Tout cela n'est pas complètement nouveau. La politique a toujours été l'art de la négociation. Ce qui change, c'est la disparition du pouvoir personnel et du champ d'action des élus. 

À une époque aujourd'hui révolue, maires et mairesses réussissaient à avoir assez de pouvoir personnel pour mener à bien leurs objectifs personnels.

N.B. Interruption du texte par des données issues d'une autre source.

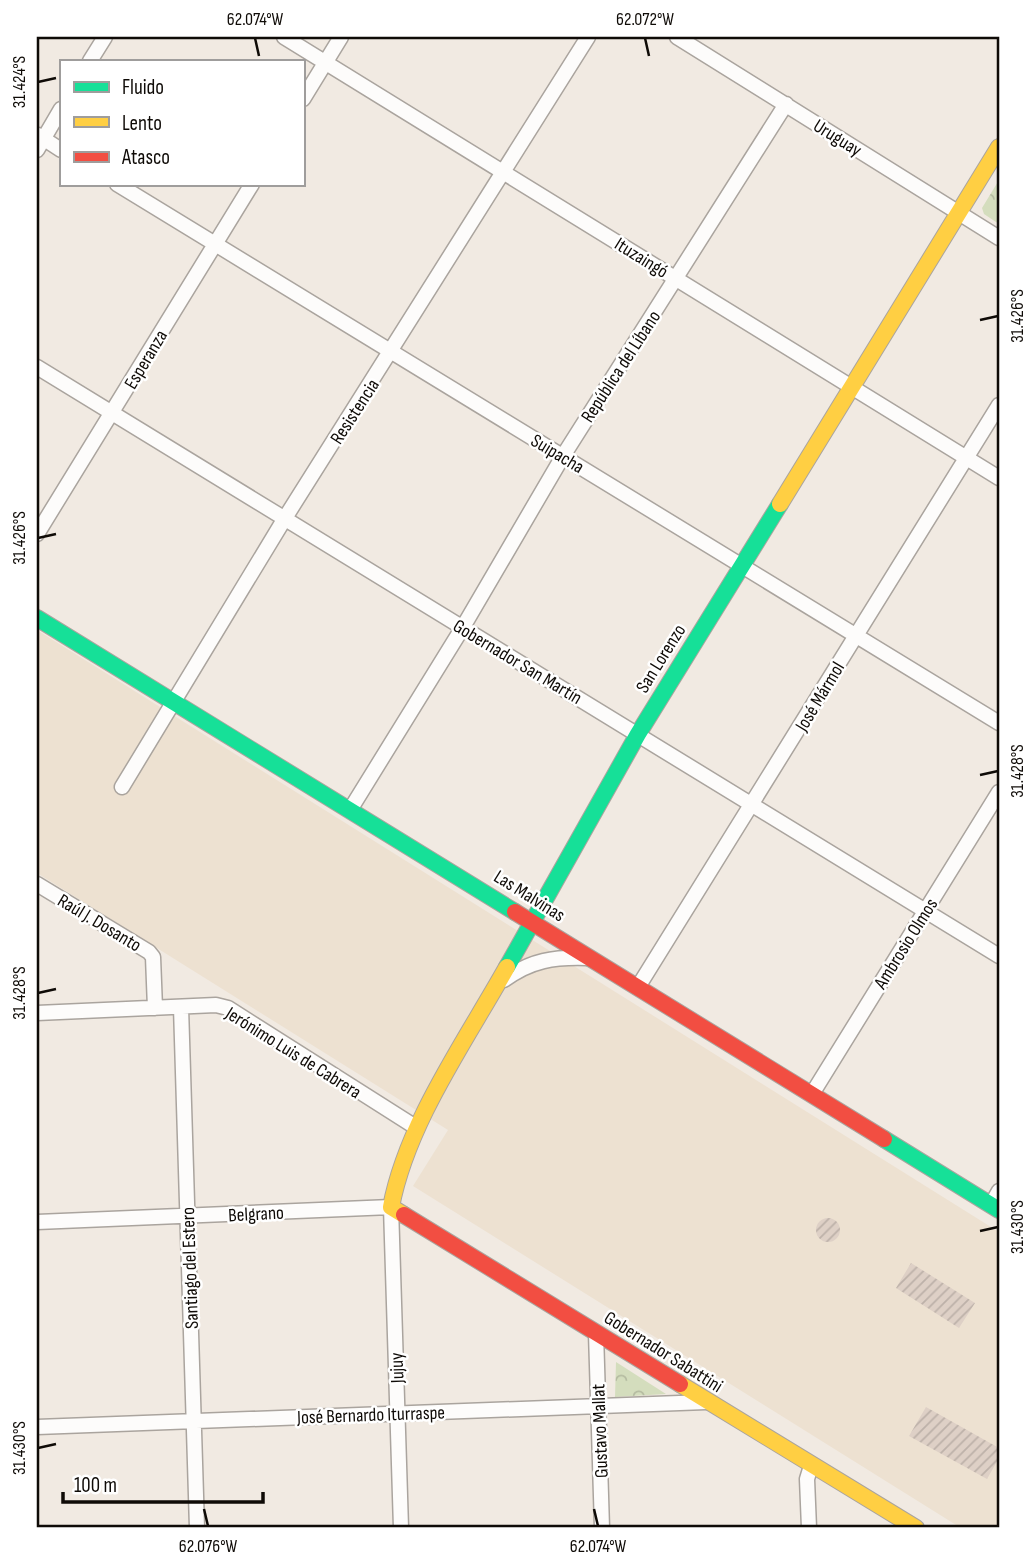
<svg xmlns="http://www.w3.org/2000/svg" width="1036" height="1565" font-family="'Sofia Sans Condensed',sans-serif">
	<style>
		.built { fill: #ede1d1 }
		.forest { fill: url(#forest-crowns) }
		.building { fill: url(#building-hatch) }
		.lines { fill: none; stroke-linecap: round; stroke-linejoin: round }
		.street-casing { stroke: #aaa49e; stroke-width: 17 }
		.fast-casing { stroke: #aaa49e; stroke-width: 18 }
		.slow-casing { stroke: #aaa49e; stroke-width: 18 }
		.jam-casing { stroke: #aaa49e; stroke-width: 18 }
		.street { stroke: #fdfcfb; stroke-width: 14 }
		.fast { stroke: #16e098; stroke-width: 16 }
		.slow { stroke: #ffcf43; stroke-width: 16 }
		.jam { stroke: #f24e42; stroke-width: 16 }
		.ticks { fill: none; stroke: #0f0b07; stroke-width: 2.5 }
		.labels { text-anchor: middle; stroke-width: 5; stroke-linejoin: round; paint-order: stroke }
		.street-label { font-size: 19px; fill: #0f0b07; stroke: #fff }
		.neatline { fill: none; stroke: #0f0b07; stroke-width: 2.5 }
		.ticks-label { font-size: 18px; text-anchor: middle; fill: #0f0b07 }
	</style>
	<defs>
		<pattern id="forest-crowns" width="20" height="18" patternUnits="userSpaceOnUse" patternTransform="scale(1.75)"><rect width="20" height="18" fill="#d4ddbd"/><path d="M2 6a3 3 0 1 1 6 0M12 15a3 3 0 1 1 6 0" fill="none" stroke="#b5bca1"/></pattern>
		<pattern id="building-hatch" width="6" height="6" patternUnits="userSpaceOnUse" patternTransform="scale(1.75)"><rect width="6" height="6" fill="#ded0c6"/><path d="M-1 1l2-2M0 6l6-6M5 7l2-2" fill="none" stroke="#bdb1a9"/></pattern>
	</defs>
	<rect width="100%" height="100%" fill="#f1eae2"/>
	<!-- built -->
	<path class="built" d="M37 630 999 1232V1528H961L413 1186 448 1130 37 873Z"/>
	<!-- forest -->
	<path class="forest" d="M999 180V224L984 214 982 208Z
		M616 1362 666 1394 615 1397Z"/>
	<!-- building -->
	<path class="building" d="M816 1230a12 12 0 1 1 24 0a12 12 0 1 1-24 0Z
		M911 1263 975 1303 959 1328 896 1288Z
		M926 1407 999 1448V1458L987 1479 909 1436Z"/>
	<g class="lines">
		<defs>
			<path id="street" d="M284 37 999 478
				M677 37 999 238
				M90 61 105 37
				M303 99 341 37
				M38 135 61 150
				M37 150 61 109
				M117 184 999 723
				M37 367 999 956
				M37 534 252 184
				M122 787 285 518 588 37
				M350 810 463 627 563 456 786 104
				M37 884 149 952 153 957 155 1008
				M504 980C531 960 554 957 587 958
				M638 987 999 405
				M181 1007 197 1528
				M37 1013 216 1005 228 1008 417 1128
				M812 1094 999 792
				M991 1205 999 1191
				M37 1222 391 1207 401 1528
				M596 1333 602 1528
				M37 1427 706 1402
				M809 1528 807 1479 811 1466"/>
			<path id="fast" d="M37 618 515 912
				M507 967 638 734 780 504
				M884 1139 999 1210"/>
			<path id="slow" d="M780 504 999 147
				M404 1215 391 1207C407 1123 465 1042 507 967
				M680 1384 916 1528"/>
			<path id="jam" d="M515 912 884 1139
				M404 1215 680 1384"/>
		</defs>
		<!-- street casing -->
		<use href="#street" class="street-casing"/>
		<!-- fast casing -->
		<use href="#fast" class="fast-casing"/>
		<!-- slow casing -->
		<use href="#slow" class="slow-casing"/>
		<!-- jam casing -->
		<use href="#jam" class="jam-casing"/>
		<!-- street -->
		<use href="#street" class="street"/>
		<!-- fast -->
		<use href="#fast" class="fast"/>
		<!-- slow -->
		<use href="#slow" class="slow"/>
		<!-- jam -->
		<use href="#jam" class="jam"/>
	</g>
	<!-- ticks -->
	<path class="ticks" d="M255 38 259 56M645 38 649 56M38 82 56 78M980 320 998 316M38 538 56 534M980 775 998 771M38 993 56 989M980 1231 998 1227M38 1448 56 1444M204 1509 208 1526M594 1509 598 1526"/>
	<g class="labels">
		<!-- street labels -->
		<g class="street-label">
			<text transform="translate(838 137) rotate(32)" y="7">Uruguay</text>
			<text transform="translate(642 257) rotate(32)" y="7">Ituzaingó</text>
			<text transform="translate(145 359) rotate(-59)" y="7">Esperanza</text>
			<text transform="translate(620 366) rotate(-57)" y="7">República del Líbano</text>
			<text transform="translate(354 411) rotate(-57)" y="7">Resistencia</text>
			<text transform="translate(558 453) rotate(31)" y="7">Suipacha</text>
			<text transform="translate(660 658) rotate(-58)" y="7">San Lorenzo</text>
			<text transform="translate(518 661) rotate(31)" y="7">Gobernador San Martín</text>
			<text transform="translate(819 696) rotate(-59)" y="7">José Mármol</text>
			<text transform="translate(530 895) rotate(32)" y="7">Las Malvinas</text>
			<text transform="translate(100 922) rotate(31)" y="7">Raúl J. Dosanto</text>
			<text transform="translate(905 943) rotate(-58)" y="7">Ambrosio Olmos</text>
			<text transform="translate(294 1052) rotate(32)" y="7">Jerónimo Luis de Cabrera</text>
			<text transform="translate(256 1213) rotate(-3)" y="7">Belgrano</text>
			<text transform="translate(189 1268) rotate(-92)" y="7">Santiago del Estero</text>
			<text transform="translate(664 1351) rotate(32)" y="7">Gobernador Sabattini</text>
			<text transform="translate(396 1368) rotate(-92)" y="7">Jujuy</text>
			<text transform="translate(371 1414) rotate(-2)" y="7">José Bernardo Iturraspe</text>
			<text transform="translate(599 1431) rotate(-92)" y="7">Gustavo Mallat</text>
		</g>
	</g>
	<!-- border -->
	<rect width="1036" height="1565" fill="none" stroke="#ffffff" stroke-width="77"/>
	<!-- legend -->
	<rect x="60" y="60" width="245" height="126" fill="#ffffff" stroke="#9f9d9c" stroke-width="2"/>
	<rect x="74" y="82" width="35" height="10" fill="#16e098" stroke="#9f9d9c" stroke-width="2"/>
	<text x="122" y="94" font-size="21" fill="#0f0b07">Fluido</text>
	<rect x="74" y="117" width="35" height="10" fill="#ffcf43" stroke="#9f9d9c" stroke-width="2"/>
	<text x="122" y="130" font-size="21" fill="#0f0b07">Lento</text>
	<rect x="74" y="152" width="35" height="10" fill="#f24e42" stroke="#9f9d9c" stroke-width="2"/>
	<text x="122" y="164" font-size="21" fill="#0f0b07">Atasco</text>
	<!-- scale -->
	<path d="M63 1492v10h200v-10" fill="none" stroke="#0f0b07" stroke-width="3.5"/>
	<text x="74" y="1492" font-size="21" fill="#0f0b07" stroke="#ffffff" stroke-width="5" paint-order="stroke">100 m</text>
	<rect x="38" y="38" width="960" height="1488" class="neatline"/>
	<g class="ticks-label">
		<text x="255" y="25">62.074°W</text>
		<text x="645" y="25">62.072°W</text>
		<text transform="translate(19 82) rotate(-90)" y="6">31.424°S</text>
		<text transform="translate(1017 316) rotate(-90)" y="6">31.426°S</text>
		<text transform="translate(19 538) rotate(-90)" y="6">31.426°S</text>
		<text transform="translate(1017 771) rotate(-90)" y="6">31.428°S</text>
		<text transform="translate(19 993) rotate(-90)" y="6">31.428°S</text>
		<text transform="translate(1017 1227) rotate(-90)" y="6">31.430°S</text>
		<text transform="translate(19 1448) rotate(-90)" y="6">31.430°S</text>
		<text x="208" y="1552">62.076°W</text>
		<text x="598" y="1552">62.074°W</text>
	</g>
</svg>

Un pouvoir qui s'écartait parfois du droit chemin et qui a mené à de multiples abus, mais aussi aux plus importantes réalisations de l'histoire récente du Québec.

Le Québec est devenu puritain depuis la conclusion de la commission Charbonneau, ce qui n'est pas une mauvaise chose en soi, mais il faut réfléchir à une nouvelle façon de faire qui permettra aux maires et mairesses de réaliser des projets d'envergure et de s'attaquer aux enjeux de leur communauté.

Il faudra se pencher sur tout le cadre législatif et réglementaire qui s'est empilé comme un barrage de castor et qui est devenu, dans certains contextes, autant d'armes pour s'attaquer à tout ceux qui veulent sortir des sentiers battus.

Pour le prochain mandat de tous ceux qui seront élus et réélus le 2 novembre prochain, la priorité devrait être de trouver de nouvelles façons de travailler, quitte à mettre en lumière les limites du cadre actuel et de presser le gouvernement provincial à rouvrir des lois.

Déjà le provincial n'hésite pas à pelleter aux villes et municipalités des responsabilités dont il s'occupait auparavant.

Le rôle des gouvernements locaux ne fera que s'amplifier dans les années à venir, mais la situation actuelle en matière de leadership interne est intenable sur le long-terme et tous au sein des conseils municipaux doivent en être conscients.